* **WORK INSTRUCTION**
Convert the source text of all the records below into a JSON list of strings, with one string for each line and no entries for blank lines.
[[ MATERIAL PROVIDED, beginning ]]
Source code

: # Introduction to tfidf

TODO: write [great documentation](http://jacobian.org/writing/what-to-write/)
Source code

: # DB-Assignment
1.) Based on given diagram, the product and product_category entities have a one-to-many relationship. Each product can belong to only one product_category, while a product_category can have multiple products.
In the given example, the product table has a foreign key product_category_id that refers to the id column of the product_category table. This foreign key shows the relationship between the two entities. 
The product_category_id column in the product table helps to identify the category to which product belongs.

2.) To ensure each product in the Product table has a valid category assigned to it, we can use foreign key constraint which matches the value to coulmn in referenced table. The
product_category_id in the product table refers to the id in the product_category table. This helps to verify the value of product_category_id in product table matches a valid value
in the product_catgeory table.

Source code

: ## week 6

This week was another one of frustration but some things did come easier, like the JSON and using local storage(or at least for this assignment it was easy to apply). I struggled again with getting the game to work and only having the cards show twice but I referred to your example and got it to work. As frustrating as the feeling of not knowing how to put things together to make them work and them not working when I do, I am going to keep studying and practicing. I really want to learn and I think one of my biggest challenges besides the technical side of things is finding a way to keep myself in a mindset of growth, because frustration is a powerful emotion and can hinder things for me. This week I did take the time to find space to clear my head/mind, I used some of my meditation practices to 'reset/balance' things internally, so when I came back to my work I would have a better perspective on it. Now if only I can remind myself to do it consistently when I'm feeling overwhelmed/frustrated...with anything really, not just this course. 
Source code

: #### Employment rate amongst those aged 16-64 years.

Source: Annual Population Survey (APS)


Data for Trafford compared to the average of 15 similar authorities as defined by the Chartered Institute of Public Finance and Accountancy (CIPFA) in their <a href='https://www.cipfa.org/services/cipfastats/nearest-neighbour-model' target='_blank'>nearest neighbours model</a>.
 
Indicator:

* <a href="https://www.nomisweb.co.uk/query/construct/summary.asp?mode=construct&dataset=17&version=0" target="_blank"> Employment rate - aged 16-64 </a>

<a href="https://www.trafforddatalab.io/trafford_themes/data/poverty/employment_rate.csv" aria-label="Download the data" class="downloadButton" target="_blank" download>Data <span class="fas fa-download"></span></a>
[[ MATERIAL PROVIDED, end ]]
* **SOLUTION**
[
  "Source code",
  ": # Introduction to tfidf",
  "TODO: write [great documentation](http://jacobian.org/writing/what-to-write/)",
  "Source code",
  ": # DB-Assignment",
  "1.) Based on given diagram, the product and product_category entities have a one-to-many relationship. Each product can belong to only one product_category, while a product_category can have multiple products.",
  "In the given example, the product table has a foreign key product_category_id that refers to the id column of the product_category table. This foreign key shows the relationship between the two entities. ",
  "The product_category_id column in the product table helps to identify the category to which product belongs.",
  "2.) To ensure each product in the Product table has a valid category assigned to it, we can use foreign key constraint which matches the value to coulmn in referenced table. The",
  "product_category_id in the product table refers to the id in the product_category table. This helps to verify the value of product_category_id in product table matches a valid value",
  "in the product_catgeory table.",
  "Source code",
  ": ## week 6",
  "This week was another one of frustration but some things did come easier, like the JSON and using local storage(or at least for this assignment it was easy to apply). I struggled again with getting the game to work and only having the cards show twice but I referred to your example and got it to work. As frustrating as the feeling of not knowing how to put things together to make them work and them not working when I do, I am going to keep studying and practicing. I really want to learn and I think one of my biggest challenges besides the technical side of things is finding a way to keep myself in a mindset of growth, because frustration is a powerful emotion and can hinder things for me. This week I did take the time to find space to clear my head/mind, I used some of my meditation practices to 'reset/balance' things internally, so when I came back to my work I would have a better perspective on it. Now if only I can remind myself to do it consistently when I'm feeling overwhelmed/frustrated...with anything really, not just this course. ",
  "Source code",
  ": #### Employment rate amongst those aged 16-64 years.",
  "Source: Annual Population Survey (APS)",
  "Data for Trafford compared to the average of 15 similar authorities as defined by the Chartered Institute of Public Finance and Accountancy (CIPFA) in their <a href='https://www.cipfa.org/services/cipfastats/nearest-neighbour-model' target='_blank'>nearest neighbours model</a>.",
  "Indicator:",
  "* <a href=\"https://www.nomisweb.co.uk/query/construct/summary.asp?mode=construct&dataset=17&version=0\" target=\"_blank\"> Employment rate - aged 16-64 </a>",
  "<a href=\"https://www.trafforddatalab.io/trafford_themes/data/poverty/employment_rate.csv\" aria-label=\"Download the data\" class=\"downloadButton\" target=\"_blank\" download>Data <span class=\"fas fa-download\"></span></a>"
]